• _Text block_
——

There’s also the question of who this helps most. Stoic emotional regulation practices appear most effective for cognitive anxiety: the spiral of interpretation and catastrophizing. They’re less straightforwardly applicable to trauma, where the issue isn’t bad interpretation of a neutral event but the aftermath of something genuinely terrible. The stoic grief guide addresses that distinction directly.

The Suppression Trap: Why Practice Matters

The gap between Stoicism-as-suppression and Stoicism-as-reappraisal isn’t just philosophical. It has real consequences for how you practice.

Suppression Stoicism looks like: something upsetting happens, you decide not to feel it, you push through, you treat the impulse to acknowledge difficulty as weakness. This is exactly what produces the phenomenon some researchers call emotional rebound, where suppressed emotions resurface stronger, often at worse moments.

It’s also what produces toxic Stoicism: the cultural version that uses Stoic language to justify emotional unavailability and call it virtue.

Reappraisal Stoicism looks different. Something upsetting happens. You notice the feeling. You name it. You ask: what is this feeling based on? Is the interpretation correct? What, if anything, can I do about the underlying situation? You let the reappraisal change the emotional state—or not, if the feeling turns out to be warranted.

This second version is harder to do, because it requires you to sit with the discomfort long enough to examine it rather than immediately pushing it away or immediately acting from it. That tolerance of uncertainty is itself a skill, and it’s one the research suggests Stoic practice builds.

Starting Where You Are

You don’t need to overhaul your life or become a philosophy scholar. The research points to three specific practices, each implementable tonight:

Cognitive distancing, once per day: When something stirs a strong reaction (an email, a conversation, a news story), write down the initial interpretation (“this is unfair,” “this means I’ve failed,” “this is going to go badly”). Then write what you actually know. Not what you fear. What you know. The gap between those two sentences is where reappraisal happens.

Negative visualization, five minutes: Pick one thing you’re anxious about. Walk through it as if it has already happened. Stay realistic, not catastrophic. Then write: if this happens, what’s still in my control? The third step is what distinguishes this from rumination. Don’t skip it.

Evening review, three questions: What did I handle well today? Where did I react rather than respond? What would I do differently? This isn’t self-criticism. It’s the metacognitive loop that builds the capacity to catch yourself faster next time.

The mental fitness post has more on building these into a sustainable routine without turning philosophy into another item on an already full to-do list.

A Note on Using This Alongside Therapy

The research on Stoicism and emotional regulation is good news, not a replacement for professional support.

——

• _Material shown_
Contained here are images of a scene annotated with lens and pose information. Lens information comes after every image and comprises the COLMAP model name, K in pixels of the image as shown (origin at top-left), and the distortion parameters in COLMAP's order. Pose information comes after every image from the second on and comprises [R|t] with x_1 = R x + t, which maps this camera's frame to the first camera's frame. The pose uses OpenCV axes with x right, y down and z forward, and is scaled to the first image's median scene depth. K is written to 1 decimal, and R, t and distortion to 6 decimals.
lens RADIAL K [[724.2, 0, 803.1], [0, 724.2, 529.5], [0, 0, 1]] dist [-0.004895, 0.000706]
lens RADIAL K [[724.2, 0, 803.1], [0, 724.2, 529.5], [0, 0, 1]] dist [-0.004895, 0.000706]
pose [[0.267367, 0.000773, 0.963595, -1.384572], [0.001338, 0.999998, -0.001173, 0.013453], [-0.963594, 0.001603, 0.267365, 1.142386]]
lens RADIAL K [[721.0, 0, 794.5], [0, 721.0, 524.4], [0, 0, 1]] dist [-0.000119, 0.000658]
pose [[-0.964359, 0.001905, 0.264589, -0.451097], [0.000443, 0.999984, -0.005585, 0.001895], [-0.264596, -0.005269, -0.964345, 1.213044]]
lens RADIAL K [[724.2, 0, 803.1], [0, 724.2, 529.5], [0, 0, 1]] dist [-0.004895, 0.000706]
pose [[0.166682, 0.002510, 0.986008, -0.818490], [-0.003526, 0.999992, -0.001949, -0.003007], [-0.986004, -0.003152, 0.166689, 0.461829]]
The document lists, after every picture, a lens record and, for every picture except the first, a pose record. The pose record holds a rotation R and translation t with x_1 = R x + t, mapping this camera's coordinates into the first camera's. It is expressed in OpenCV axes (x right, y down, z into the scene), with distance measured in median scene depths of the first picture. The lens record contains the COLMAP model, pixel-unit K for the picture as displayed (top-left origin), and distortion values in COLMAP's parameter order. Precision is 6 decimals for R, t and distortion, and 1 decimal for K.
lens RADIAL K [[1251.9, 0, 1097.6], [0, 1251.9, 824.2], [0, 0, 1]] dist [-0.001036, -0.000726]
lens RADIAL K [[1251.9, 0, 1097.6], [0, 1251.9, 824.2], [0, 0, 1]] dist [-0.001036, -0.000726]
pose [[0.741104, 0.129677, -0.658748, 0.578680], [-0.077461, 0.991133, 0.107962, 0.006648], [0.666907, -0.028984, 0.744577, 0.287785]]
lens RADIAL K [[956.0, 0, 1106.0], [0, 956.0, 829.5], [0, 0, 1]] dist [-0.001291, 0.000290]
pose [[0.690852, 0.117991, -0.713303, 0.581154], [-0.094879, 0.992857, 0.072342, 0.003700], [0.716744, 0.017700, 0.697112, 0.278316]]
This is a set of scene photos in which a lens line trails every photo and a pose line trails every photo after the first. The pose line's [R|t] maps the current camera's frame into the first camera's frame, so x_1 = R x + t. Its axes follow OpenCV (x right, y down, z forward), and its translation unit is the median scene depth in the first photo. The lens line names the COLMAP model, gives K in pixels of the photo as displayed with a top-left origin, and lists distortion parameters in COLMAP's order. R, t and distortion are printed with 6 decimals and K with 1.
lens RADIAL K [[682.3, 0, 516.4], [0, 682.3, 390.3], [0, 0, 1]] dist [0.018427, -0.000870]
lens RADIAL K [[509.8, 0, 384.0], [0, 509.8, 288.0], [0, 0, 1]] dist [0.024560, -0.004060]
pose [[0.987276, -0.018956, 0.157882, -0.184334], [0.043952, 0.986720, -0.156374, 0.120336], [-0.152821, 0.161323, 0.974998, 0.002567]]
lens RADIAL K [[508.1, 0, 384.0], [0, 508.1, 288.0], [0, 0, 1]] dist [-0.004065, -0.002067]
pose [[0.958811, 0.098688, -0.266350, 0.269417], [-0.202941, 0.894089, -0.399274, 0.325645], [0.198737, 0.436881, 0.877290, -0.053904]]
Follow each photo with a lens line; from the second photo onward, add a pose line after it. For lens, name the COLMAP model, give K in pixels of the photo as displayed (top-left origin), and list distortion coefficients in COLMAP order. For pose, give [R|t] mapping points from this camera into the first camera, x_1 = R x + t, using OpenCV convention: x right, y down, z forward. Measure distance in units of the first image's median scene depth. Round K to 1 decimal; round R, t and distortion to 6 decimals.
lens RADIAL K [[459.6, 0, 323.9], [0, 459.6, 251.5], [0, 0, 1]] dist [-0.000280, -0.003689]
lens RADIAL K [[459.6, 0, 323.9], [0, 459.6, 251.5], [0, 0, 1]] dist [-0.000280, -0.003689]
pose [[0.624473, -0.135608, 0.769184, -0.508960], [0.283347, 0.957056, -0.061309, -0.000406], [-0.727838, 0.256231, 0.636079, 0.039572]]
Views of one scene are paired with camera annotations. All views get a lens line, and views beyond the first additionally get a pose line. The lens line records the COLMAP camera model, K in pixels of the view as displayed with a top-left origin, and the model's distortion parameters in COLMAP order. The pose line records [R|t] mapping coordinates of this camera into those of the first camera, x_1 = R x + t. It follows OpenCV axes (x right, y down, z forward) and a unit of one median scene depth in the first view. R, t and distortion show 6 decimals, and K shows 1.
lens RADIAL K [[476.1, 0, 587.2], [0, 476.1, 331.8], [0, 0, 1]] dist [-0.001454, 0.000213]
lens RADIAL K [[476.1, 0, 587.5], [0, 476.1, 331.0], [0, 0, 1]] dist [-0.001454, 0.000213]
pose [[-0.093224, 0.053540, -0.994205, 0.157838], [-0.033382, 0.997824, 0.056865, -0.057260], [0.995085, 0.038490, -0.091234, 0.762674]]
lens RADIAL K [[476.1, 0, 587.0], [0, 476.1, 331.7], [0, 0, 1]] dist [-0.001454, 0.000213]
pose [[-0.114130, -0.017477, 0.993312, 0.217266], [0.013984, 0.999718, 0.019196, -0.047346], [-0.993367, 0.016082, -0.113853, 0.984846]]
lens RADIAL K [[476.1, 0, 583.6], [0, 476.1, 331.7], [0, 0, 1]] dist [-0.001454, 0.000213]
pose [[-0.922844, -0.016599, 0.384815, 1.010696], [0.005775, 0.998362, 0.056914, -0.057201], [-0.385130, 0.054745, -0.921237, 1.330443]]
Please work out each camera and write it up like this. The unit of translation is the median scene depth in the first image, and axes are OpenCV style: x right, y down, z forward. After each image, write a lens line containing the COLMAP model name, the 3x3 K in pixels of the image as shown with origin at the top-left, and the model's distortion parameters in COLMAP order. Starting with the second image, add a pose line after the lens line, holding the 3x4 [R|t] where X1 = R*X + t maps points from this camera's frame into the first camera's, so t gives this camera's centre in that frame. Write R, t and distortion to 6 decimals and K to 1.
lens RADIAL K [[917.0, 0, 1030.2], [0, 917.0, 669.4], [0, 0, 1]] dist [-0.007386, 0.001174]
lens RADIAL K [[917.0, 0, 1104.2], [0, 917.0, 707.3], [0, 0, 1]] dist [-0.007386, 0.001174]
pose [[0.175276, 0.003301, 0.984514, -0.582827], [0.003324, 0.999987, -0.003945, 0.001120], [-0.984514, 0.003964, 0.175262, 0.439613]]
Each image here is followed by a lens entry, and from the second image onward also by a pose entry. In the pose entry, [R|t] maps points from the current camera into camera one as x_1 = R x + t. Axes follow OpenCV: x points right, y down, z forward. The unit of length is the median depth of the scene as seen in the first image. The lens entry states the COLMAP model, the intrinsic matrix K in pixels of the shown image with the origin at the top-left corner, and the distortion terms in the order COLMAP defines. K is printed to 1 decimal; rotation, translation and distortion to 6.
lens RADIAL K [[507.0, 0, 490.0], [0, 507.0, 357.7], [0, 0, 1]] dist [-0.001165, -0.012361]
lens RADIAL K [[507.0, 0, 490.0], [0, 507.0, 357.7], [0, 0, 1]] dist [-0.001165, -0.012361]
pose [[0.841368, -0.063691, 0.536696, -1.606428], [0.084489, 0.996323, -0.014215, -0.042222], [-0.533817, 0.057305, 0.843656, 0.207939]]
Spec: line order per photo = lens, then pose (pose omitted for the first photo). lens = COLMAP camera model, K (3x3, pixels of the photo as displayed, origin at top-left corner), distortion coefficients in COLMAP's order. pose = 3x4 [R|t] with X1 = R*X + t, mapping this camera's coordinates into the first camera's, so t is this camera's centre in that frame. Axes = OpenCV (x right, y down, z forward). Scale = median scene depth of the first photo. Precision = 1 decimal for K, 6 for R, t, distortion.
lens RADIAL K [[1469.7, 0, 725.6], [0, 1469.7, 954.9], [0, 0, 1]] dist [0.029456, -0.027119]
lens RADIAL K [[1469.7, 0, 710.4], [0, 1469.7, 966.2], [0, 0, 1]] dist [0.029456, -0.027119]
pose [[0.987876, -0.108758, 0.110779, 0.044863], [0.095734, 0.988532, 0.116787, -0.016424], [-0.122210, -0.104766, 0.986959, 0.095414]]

——

• _Work request 1_
Rewrite the paragraph of the text on Stoic practice that begins "Reappraisal Stoicism looks different." as a short list of steps, keeping its main facts.
• _Work request 2_
From the text on Stoic practice, list every practice named under the heading "Starting Where You Are," each with the qualifier given after its name.
The data above are separate material, unrelated to the text on Stoic practice.

• _Exercise output 1_
- Something upsetting happens.
- Notice the feeling and name it.
- Ask what the feeling is based on and whether the interpretation is correct.
- Ask what, if anything, can be done about the underlying situation.
- Let the reappraisal change the emotional state, or leave the feeling if it turns out to be warranted.

• _Exercise output 2_
- Cognitive distancing: once per day
- Negative visualization: five minutes
- Evening review: three questions